Jokes are based on shared premises: there can be no punchline without the set-up. Even in comedy without any political intent, a routine will fall flat when the audience doesn’t trust the set-up. I’ve seen new comics with great punchlines about being single get no laughs if they have mentioned their girlfriend earlier in their set, or even if they’re suspiciously good-looking to be unattached. This is exacerbated when it comes to satirical comedy: a joke that’s contrary to what the audience believes will not be a joke to them, because they don’t buy the premise.

This is not to say that satirists can only deal in their audience’s prejudices — although you’ll always get your best response from doing exactly that — but an audience has to trust both you and the premise before they will laugh.

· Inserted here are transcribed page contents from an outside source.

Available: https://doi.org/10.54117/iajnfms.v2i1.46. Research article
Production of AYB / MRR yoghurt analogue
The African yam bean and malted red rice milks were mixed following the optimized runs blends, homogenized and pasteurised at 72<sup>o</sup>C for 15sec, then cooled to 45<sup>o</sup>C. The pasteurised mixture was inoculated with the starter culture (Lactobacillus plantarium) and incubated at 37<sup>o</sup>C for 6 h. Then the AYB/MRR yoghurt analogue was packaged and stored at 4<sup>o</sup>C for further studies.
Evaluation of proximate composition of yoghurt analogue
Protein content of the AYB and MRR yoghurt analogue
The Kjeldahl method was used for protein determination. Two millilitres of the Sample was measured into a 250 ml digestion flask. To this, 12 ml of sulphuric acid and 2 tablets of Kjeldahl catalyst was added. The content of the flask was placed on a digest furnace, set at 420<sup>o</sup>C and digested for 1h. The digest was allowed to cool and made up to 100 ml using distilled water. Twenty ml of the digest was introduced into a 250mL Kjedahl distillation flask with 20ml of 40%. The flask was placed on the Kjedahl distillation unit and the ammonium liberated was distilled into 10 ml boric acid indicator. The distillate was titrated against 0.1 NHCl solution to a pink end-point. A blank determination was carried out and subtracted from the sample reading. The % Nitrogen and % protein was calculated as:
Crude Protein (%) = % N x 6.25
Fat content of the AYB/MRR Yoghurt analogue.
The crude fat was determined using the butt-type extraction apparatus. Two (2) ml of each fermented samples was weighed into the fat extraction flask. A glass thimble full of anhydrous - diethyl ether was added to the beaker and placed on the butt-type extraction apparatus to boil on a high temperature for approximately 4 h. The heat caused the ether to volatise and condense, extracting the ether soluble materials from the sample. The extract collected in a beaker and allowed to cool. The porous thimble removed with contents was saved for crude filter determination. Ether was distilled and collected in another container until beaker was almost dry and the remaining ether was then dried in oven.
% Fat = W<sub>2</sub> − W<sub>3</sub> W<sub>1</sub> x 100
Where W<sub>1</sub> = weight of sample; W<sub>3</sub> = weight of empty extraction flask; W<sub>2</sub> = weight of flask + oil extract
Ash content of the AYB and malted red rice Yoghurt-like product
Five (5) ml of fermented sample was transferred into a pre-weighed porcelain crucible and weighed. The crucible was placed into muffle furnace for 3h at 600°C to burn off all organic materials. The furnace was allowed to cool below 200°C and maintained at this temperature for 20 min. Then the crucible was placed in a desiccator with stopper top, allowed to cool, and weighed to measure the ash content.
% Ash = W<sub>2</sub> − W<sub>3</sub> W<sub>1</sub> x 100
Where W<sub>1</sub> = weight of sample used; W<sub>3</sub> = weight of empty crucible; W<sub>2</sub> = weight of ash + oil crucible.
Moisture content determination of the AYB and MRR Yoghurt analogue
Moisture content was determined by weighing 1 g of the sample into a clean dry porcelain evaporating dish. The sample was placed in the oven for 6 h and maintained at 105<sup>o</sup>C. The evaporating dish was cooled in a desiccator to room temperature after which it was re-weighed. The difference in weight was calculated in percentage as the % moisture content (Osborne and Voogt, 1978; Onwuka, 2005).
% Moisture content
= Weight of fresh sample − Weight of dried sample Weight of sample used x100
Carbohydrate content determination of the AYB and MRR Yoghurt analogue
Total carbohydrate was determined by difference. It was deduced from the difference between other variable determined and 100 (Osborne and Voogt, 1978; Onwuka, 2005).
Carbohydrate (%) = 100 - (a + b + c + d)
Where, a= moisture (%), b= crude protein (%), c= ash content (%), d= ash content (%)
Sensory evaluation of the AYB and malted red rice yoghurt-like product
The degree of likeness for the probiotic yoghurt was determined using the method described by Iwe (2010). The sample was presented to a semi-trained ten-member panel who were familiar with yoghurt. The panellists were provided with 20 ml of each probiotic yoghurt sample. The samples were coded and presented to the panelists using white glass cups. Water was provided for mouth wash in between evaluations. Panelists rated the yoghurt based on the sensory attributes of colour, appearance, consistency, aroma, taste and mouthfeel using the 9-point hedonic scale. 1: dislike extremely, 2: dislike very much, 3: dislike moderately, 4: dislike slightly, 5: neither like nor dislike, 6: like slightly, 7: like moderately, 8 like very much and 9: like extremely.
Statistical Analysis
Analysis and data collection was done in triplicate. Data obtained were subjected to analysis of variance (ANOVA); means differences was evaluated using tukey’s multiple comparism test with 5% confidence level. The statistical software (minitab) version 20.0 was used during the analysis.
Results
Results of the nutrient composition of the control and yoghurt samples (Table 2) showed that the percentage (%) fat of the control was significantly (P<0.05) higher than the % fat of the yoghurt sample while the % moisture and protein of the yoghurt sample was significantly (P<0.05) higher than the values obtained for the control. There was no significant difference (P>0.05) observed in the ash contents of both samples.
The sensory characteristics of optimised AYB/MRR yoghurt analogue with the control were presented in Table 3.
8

The danger of basing a joke on something the audience doesn’t already know or feel is twofold: either the audience will not trust the premise, and the joke won’t work, or you spend time on explaining the premise, in which case the audience loses trust in you as a comic. (It’s probably intentional that some policies are so complicated they are impossible to satirise; no comic makes jokes about Gordon Brown’s tax policy, since no audience will sit through an explanation of fiscal drag.)

The American satire The Daily Show gets round this problem by blurring the line between news and satire — if you’re not laughing, it must be the news part; if the journalism isn’t hard-hitting, we’re an entertainment show again — but, aside from being deeply disingenuous, this approach won’t work in a club.

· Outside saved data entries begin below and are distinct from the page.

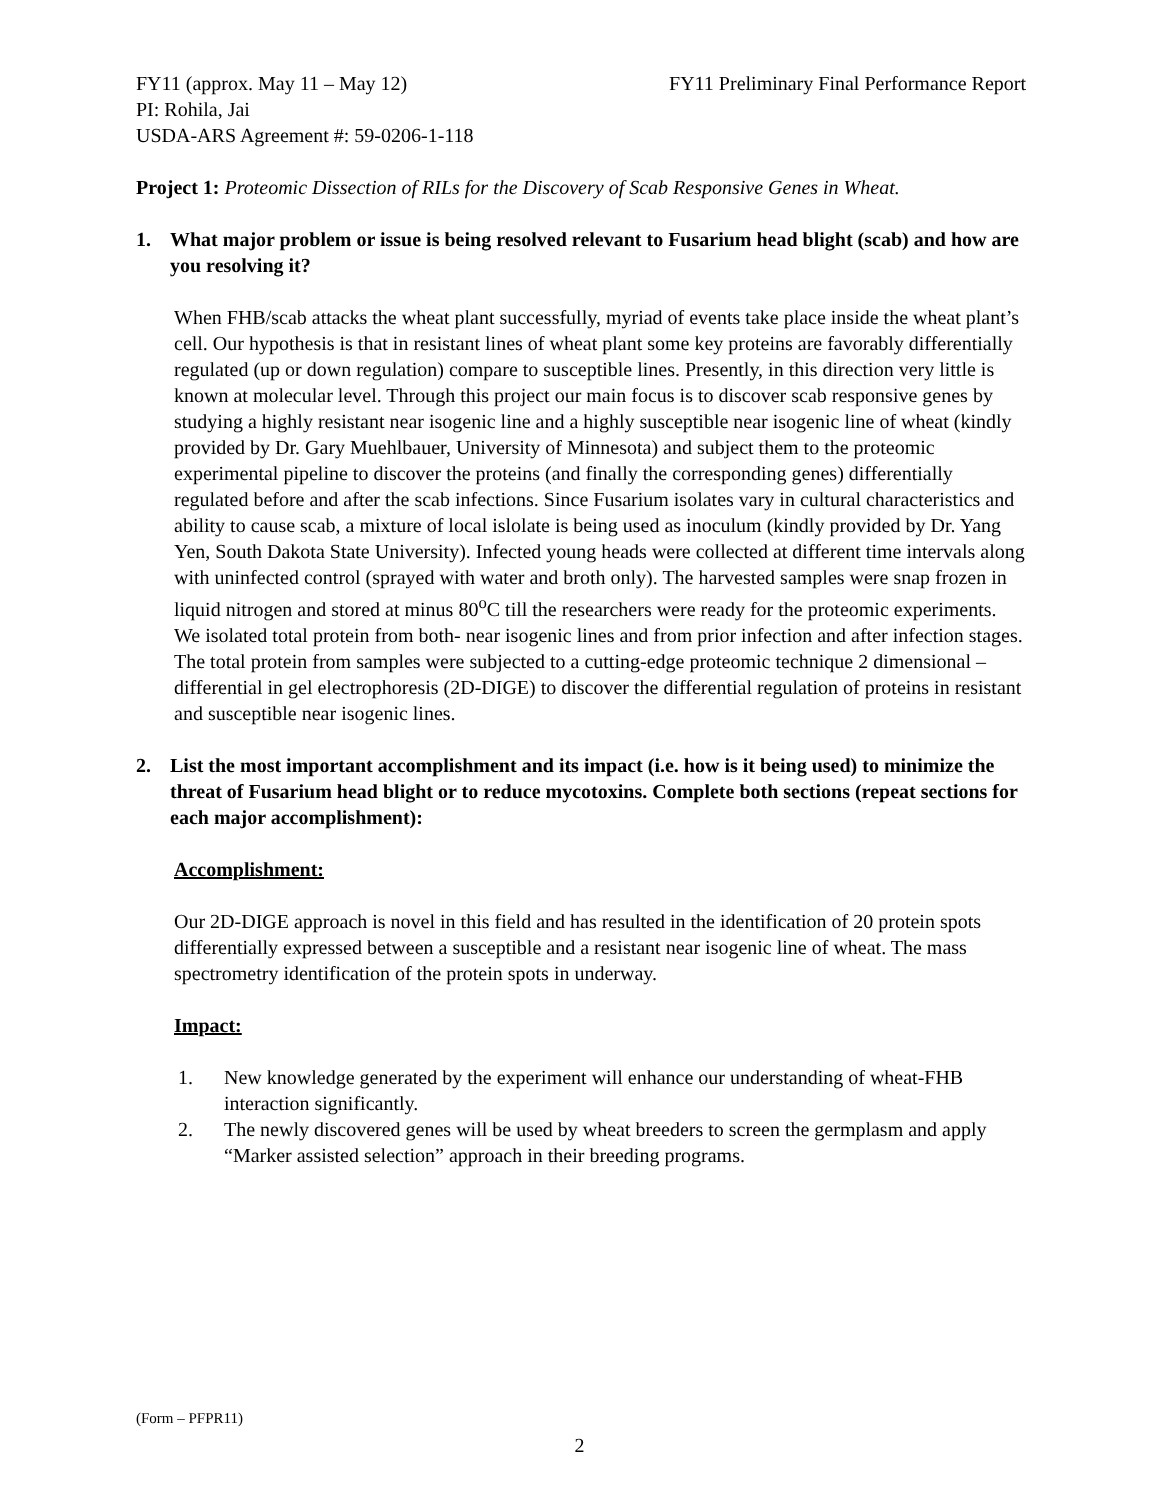FY11 (approx. May 11 – May 12) FY11 Preliminary Final Performance Report
PI: Rohila, Jai
USDA-ARS Agreement #: 59-0206-1-118
Project 1: Proteomic Dissection of RILs for the Discovery of Scab Responsive Genes in Wheat.
1. What major problem or issue is being resolved relevant to Fusarium head blight (scab) and how are you resolving it?
When FHB/scab attacks the wheat plant successfully, myriad of events take place inside the wheat plant’s cell. Our hypothesis is that in resistant lines of wheat plant some key proteins are favorably differentially regulated (up or down regulation) compare to susceptible lines. Presently, in this direction very little is known at molecular level. Through this project our main focus is to discover scab responsive genes by studying a highly resistant near isogenic line and a highly susceptible near isogenic line of wheat (kindly provided by Dr. Gary Muehlbauer, University of Minnesota) and subject them to the proteomic experimental pipeline to discover the proteins (and finally the corresponding genes) differentially regulated before and after the scab infections. Since Fusarium isolates vary in cultural characteristics and ability to cause scab, a mixture of local islolate is being used as inoculum (kindly provided by Dr. Yang Yen, South Dakota State University). Infected young heads were collected at different time intervals along with uninfected control (sprayed with water and broth only). The harvested samples were snap frozen in liquid nitrogen and stored at minus 80<sup>o</sup>C till the researchers were ready for the proteomic experiments. We isolated total protein from both- near isogenic lines and from prior infection and after infection stages. The total protein from samples were subjected to a cutting-edge proteomic technique 2 dimensional – differential in gel electrophoresis (2D-DIGE) to discover the differential regulation of proteins in resistant and susceptible near isogenic lines.
2. List the most important accomplishment and its impact (i.e. how is it being used) to minimize the threat of Fusarium head blight or to reduce mycotoxins. Complete both sections (repeat sections for each major accomplishment):
Accomplishment:
Our 2D-DIGE approach is novel in this field and has resulted in the identification of 20 protein spots differentially expressed between a susceptible and a resistant near isogenic line of wheat. The mass spectrometry identification of the protein spots in underway.
Impact:
1. New knowledge generated by the experiment will enhance our understanding of wheat-FHB interaction significantly.
2. The newly discovered genes will be used by wheat breeders to screen the germplasm and apply “Marker assisted selection” approach in their breeding programs.
(Form – PFPR11)
2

The Establishment Club was no exception. In fact, it wasn’t even original: Alan Bennett said that he had always felt that what became called satire was only what they’d been doing for years in ‘smoking concerts’ at Oxford and Cambridge. What was different about the Establishment Club was Peter Cook’s realisation that he could recreate the atmosphere of these smoking concerts outside the university.

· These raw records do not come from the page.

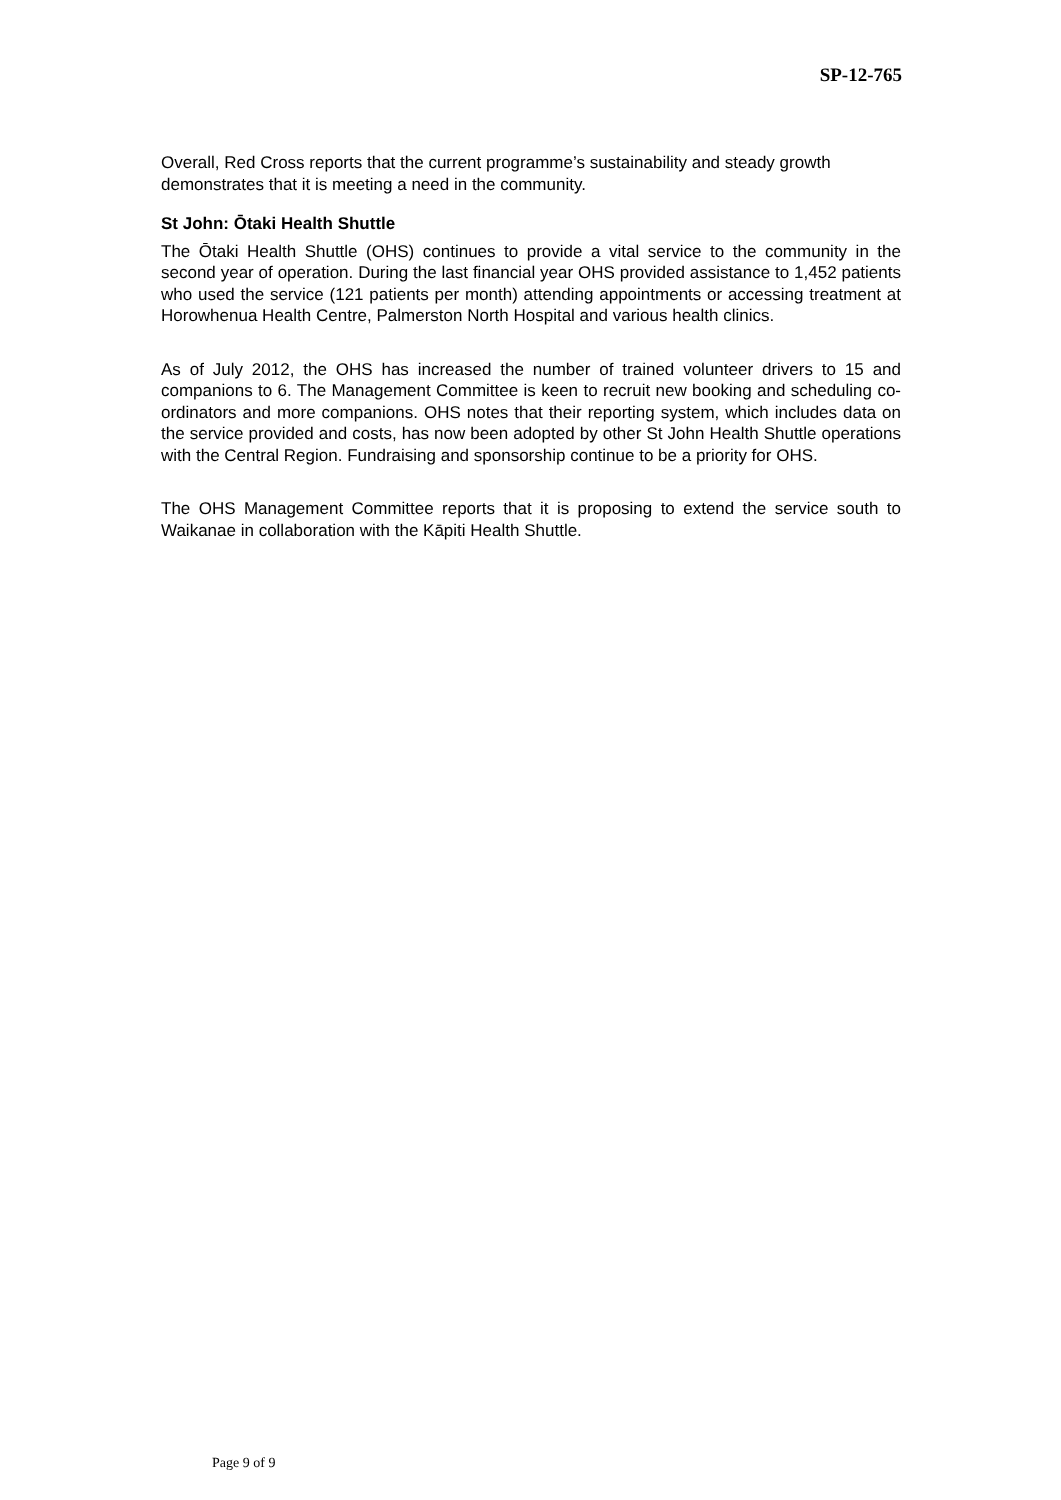SP-12-765
Overall, Red Cross reports that the current programme’s sustainability and steady growth demonstrates that it is meeting a need in the community.
St John: Ōtaki Health Shuttle
The Ōtaki Health Shuttle (OHS) continues to provide a vital service to the community in the second year of operation. During the last financial year OHS provided assistance to 1,452 patients who used the service (121 patients per month) attending appointments or accessing treatment at Horowhenua Health Centre, Palmerston North Hospital and various health clinics.
As of July 2012, the OHS has increased the number of trained volunteer drivers to 15 and companions to 6. The Management Committee is keen to recruit new booking and scheduling co-ordinators and more companions. OHS notes that their reporting system, which includes data on the service provided and costs, has now been adopted by other St John Health Shuttle operations with the Central Region. Fundraising and sponsorship continue to be a priority for OHS.
The OHS Management Committee reports that it is proposing to extend the service south to Waikanae in collaboration with the Kāpiti Health Shuttle.
Page 9 of 9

At the time, the Lord Chamberlain had the power to censor theatrical productions — even stage directions. (When Cook’s revue Beyond the Fringe was submitted for approval, the phrase ‘Enter two outrageous old queens’ was changed to ‘Enter two aesthetic young men’.) Usually this censorship was of sexual matters — and since the Lord Chamberlain’s office used a blue pen, obscenity is still known as ‘blue material’ — but anything resembling political satire was also forbidden on the stage. Unless, of course, it was in a private environment.

The Establishment Club was the first private members’ club outside a university where performers would be free to enjoy the licence which had been taken for granted among the undergraduates of Oxford and Cambridge. In the smoking concerts, you could say anything — but since undergraduates could rely on more shared premises when talking about authority than when talking about sex (at least in the late 1950s), most of the comedy was anti--authoritarian. But the people writing it were exactly the same people who would be joining the establishment after graduating.

Previously, comedy had been an amusing undergraduate diversion before you buckled down to a proper job — Jonathan Miller had intended to be a doctor, Alan Bennett a historian — but now it was possible to carry on after graduation. If you look at the Cambridge Footlights website, the list of alumni divides neatly between Before Cook and After Cook: the famous names in the bc period are men who went on to be attorneys-general, or bishops, or the president of the International Olympic Committee; After Cook it’s nothing but comedians.

The real impact of the Establishment was that it made comedy more -establishment.